Die Wirtschaftlichkeit des einzelnen Projektes ist immer das Entscheidungskriterium für eine mögliche Umsetzung. Daher muss diese verlässlich nach den immer gleichen Maßstäben ermittelt werden – und das möglichst einfach und schnell. Ansonsten entsteht schon bei der Bewertung der Wirtschaftlichkeit von Projekten der erste „Bottleneck“ und verhindert das notwendige Skalieren der Mieterstromlösung.

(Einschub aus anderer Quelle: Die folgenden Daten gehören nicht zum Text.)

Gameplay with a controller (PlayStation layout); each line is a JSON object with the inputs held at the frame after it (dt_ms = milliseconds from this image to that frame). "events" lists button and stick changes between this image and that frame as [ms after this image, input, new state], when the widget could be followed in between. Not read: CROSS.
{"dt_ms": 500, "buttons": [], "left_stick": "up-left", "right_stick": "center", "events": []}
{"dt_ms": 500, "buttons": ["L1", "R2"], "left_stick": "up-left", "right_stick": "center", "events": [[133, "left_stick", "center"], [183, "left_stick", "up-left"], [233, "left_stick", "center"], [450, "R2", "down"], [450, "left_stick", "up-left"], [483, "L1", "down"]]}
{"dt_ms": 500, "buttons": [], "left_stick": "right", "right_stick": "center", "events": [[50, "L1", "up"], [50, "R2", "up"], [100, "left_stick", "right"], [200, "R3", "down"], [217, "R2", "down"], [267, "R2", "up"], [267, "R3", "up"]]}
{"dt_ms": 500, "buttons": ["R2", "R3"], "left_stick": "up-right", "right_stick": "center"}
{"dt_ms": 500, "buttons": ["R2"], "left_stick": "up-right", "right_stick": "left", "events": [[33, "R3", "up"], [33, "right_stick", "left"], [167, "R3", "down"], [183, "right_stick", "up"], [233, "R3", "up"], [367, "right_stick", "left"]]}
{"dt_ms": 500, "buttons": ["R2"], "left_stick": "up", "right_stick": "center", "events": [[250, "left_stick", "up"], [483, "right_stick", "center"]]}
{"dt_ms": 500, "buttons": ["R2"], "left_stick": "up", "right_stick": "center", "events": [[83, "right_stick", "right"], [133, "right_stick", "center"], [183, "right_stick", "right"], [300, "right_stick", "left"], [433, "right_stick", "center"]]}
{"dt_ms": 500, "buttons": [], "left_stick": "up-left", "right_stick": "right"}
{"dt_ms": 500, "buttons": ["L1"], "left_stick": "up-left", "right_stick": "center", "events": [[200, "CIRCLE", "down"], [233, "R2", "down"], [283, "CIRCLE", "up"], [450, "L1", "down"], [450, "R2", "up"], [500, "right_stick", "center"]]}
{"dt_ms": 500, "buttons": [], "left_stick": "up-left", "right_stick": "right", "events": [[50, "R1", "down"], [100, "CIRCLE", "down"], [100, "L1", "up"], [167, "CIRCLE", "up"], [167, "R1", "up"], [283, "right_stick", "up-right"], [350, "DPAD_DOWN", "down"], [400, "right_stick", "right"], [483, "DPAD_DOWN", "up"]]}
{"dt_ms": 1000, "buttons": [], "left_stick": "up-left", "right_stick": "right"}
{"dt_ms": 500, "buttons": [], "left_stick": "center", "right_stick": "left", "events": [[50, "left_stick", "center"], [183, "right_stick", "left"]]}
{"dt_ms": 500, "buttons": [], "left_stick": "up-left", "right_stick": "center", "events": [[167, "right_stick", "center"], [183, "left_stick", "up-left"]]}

Schließlich würden wir mit den Erkenntnissen aus diesem Projekt die Nachfrager „kleiner Einheiten“ beim Mieterstrom in zwei Kategorien einordnen:
Auf der einen Seite sind das die Vertreter von kleinen Einheiten mit Mieterstrom(vor)kenntnis, die das Thema wie ein Produkt verstehen und denen es vor allem darum geht, eine wirtschaftliche Möglichkeit zu finden, Mieterstrom als Eigenverbrauchslösung umzusetzen. Bei dieser Gruppe sehen wir - mit hinreichenden Informationen versehen - das Potenzial, Mieterstrom wirtschaftlich umzusetzen.
Auf der anderen Seite sind das kleine Einheiten, wie z. B. WEGs mit hoher ideologischer und ökologischer Motivation und nicht selten dem Wunsch nach hoch-individuellen Lösungen. Ein konkretes Beispiel einer Anfrage: eine kleine WEG mit 4 Wohneinheiten mit einer alten PV-Anlage auf dem Dach, die aber nicht abgebaut werden soll, sondern mit der neu zu errichtenden PV-Anlage mit 4 kWp kombiniert werden soll, am besten mit gebrauchten Modulen, unter Einbindung der Wärmepumpe als EEG-umlagebefreitem Verbraucher. In diesen Fällen wäre ein sehr hoher individueller Beratungsbedarf notwendig, den der Mieterstromanbieter aufgrund der geringen Margen nicht wird leisten können, wenn er wirtschaftlich erfolgreich sein will. Diese Projekte werden also leider – trotz ihres Potenzials als Leuchtturmprojekt und der im Erfolgsfall sehr überzeugenden Kommunikationsmöglichkeiten - nicht oder selten realisiert werden.
Dies ist insofern besonders schade, als diese Projekte durchaus wirtschaftlich realisierbar wären, wenn die Initiatoren sich mit einer „normalen“ Lösung zufriedengeben würden und damit lieber den „Spatz in der Hand“ als die Taube auf dem Dach hätten.
Kleine Mehrfamilienhäuser mit bis zu 7 Wohneinheiten können nämlich je nach gewähltem Modell besonders interessant für Mieterstrom sein, da sie geringere technische Hürden zur Realisierung einer Kundenanlage aufweisen: der technische Aufbau einer Kundenanlage ist ohne eine Wandlermessung zu bewerkstelligen, wenn keine anmeldepflichtigen Stromverbraucher (z.B. Ladestationen, Wärmepumpen) vorhanden sind. Einige Netzbetreiber bieten bei Verbräuchen > 63 A beziehungsweise bei einer Dauerlast > 30 kW sogenannte Kleinwandlermessungen an, welche die Kosten der Errichtung der Kundenanlage geringhalten.
Um Mieterstrom in kleinen Einheiten wirtschaftlich umsetzen zu können, bedarf es also einer gewissen Kombination: pragmatische Initiatoren, die Mieterstrom als Produkt verstehen, eine Projektgröße von bis zu 7 Wohneinheiten oder wieder ab 15 Wohneinheiten sowie standardisierte und effiziente Prozesse und Abläufe bei Errichtung und Abrechnung. In der Projektgröße dazwischen (also 8 - 14 Wohneinheiten) sind sprungfixe Kosten für die Wandlermessung zu berücksichtigen, die die Wirtschaftlich entsprechend beeinträchtigen.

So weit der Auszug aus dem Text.